◆ Extrait proposé
Toutefois notre regard n’est point assez vaste pour embrasser dans son ensemble le circuit de la goutte, et nous nous bornons à la suivre dans ses détours et ses chutes depuis son apparition dans la source jusqu’à son mélange avec l’eau du grand fleuve ou de l’océan.
Faibles comme nous le sommes, nous tâchons de mesurer la nature à notre taille ; chacun de ses phénomènes se résume pour nous en un petit nombre d’impressions que nous avons ressenties. Qu’est le ruisseau, sinon le site gracieux où nous avons vu son eau s’enfuir sous l’ombre des trembles, où nous avons vu se balancer ses herbes serpentines et frémir les joncs de ses îlots ? La berge fleurie où nous aimions à nous étendre au soleil en rêvant de liberté, le sentier sinueux qui borde le flot et que nous suivions à pas lents en regardant le fil de l’eau, l’angle du rocher d’où la masse unie plonge en cascade et se brise en écume, la source bouillonnante, voilà ce qui dans notre souvenir est le ruisseau presque tout entier. Le reste se perd dans une brume indistincte.
La source surtout, l’endroit où le filet d’eau, caché jusque-là se montre soudain, voilà le lieu charmant vers lequel on se sent invinciblement attiré. Que la fontaine semble dormir dans une prairie comme une simple flaque entre les joncs, qu’elle bouillonne dans le sable en jonglant avec les paillettes de quartz ou de mica, qui montent, descendent et rebondissent en un tourbillon sans fin, qu’elle jaillisse modestement entre deux pierres, à l’ombre discrète des grands arbres, ou bien qu’elle s’élève avec bruit d’une fissure de la roche, comment ne pas se sentir fasciné par cette eau qui vient d’échapper à l’obscurité et reflète si gaiement la lumière ? En jouissant nous-mêmes du tableau ravissant de la nature, il nous est facile de comprendre pourquoi les Arabes, les Espagnols, les montagnards pyrénéens et tant d’autres hommes de toute race et de tout climat ont vu dans les fontaines des « yeux » par lesquels les êtres enfermés dans les roches ténébreuses viennent un moment contempler l’espace et la verdure. Délivrée de sa prison, la nymphe joyeuse regarde le ciel bleu, les arbres, les brins d’herbe, les roseaux qui se balancent ; elle reflète la grande nature dans le clair saphir de ses eaux, et sous ce regard limpide nous nous sentons pénétrer d’une mystérieuse tendresse.

◆ Consigne
Dans l'extrait sur le ruisseau et sa source, relevez tous les peuples nommés qui ont vu dans les fontaines des « yeux ».

◆ Données fournies
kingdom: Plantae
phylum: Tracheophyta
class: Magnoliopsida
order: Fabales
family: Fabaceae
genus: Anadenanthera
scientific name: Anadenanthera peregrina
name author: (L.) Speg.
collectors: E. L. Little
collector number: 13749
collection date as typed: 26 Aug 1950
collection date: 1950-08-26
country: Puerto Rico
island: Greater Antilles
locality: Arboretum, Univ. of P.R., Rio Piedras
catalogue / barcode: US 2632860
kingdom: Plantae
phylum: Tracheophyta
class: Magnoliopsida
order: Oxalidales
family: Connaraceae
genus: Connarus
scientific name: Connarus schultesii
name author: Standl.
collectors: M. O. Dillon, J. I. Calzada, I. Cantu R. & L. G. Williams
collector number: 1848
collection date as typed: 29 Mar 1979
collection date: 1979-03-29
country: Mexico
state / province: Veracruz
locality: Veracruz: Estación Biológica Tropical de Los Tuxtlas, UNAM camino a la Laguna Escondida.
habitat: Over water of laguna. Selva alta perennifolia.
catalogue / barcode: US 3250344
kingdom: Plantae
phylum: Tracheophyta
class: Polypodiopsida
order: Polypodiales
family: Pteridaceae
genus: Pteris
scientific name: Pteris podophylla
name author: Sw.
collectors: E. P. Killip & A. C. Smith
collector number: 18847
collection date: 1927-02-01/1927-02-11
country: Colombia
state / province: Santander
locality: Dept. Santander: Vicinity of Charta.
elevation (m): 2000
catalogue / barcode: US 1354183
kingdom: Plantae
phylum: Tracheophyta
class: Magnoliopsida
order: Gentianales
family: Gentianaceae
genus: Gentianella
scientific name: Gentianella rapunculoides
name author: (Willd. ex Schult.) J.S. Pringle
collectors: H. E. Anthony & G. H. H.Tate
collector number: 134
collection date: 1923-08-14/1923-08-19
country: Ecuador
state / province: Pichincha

◆ Résultat
Les Arabes, les Espagnols et les montagnards pyrénéens.